Valls's message to women is twofold: do not accept a sedative when you deserve a diagnosis, and do not believe your body's signals are signs of mental illness when they might be signs of iron deficiency or thyroid dysfunction. Reclaim your life as your own, not as service to others. Spend an hour on yourself. Activate your nervous system through pleasure and desire, which increase endorphins and decrease pain. And to the medical profession: include both sexes in every study you conduct. The hope, she says, lies in that slow penetration of difference-based science into medical education and practice. It is happening worldwide, unevenly, but it is happening. That is what she has tried to gather in this book.
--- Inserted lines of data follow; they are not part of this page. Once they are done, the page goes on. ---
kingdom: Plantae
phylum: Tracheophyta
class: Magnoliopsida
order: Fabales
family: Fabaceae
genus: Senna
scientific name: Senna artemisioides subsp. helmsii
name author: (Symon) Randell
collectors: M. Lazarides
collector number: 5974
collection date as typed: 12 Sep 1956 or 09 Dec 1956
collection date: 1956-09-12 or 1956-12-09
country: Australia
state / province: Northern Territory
The FDA has warned against continuing to prescribe opioid derivatives to women for pain because they create severe dependency and increase mortality in emergency rooms
— Carme Valls
New generations of medical and nursing students are much more sensitive to gender issues, having lived through experiences of medical dismissal themselves
— Carme Valls
La Conversación del Hearth Otra perspectiva de la historia
Inventor

When you say women are invisible in medicine, do you mean they're not studied, or that their results are studied but ignored?

Model

Both, actually. They're often not included in the research at all—75 percent of drug studies use only male animals. But even when women are included, the data about them gets collected and then not analyzed separately. It's as if the researchers gathered the information but couldn't be bothered to look at it.

Inventor

That seems almost willful.

Model

It is, though I don't think most researchers see it that way. It's unconscious. There's a deep assumption that what happens to women's bodies is less important, less interesting, less worth understanding. It goes back centuries.

Inventor

You mention that women get five times more antidepressants than men. Are doctors deliberately over-prescribing, or are they missing something?

Model

They're missing something. A woman comes in exhausted and in pain. The doctor doesn't have the science to understand why—maybe it's thyroid disease, maybe it's iron deficiency from menstruation. So instead of investigating, they prescribe a sedative. The woman gets labeled as anxious or depressed, when really she's undiagnosed.

Inventor

And the medication masks the real problem.

Model

Exactly. And it creates new problems—dependency, side effects, a woman who believes her body is broken in ways it isn't. The FDA had to warn doctors to stop giving opioids to women for pain because the dependency is so severe and the mortality risk so high.

Inventor

You sound hopeful about younger doctors. Why?

Model

Because most medical students now are women. They've lived through menstruation, menopause, being dismissed by doctors. They know what it feels like to have your symptoms ignored. That lived experience is making them ask different questions.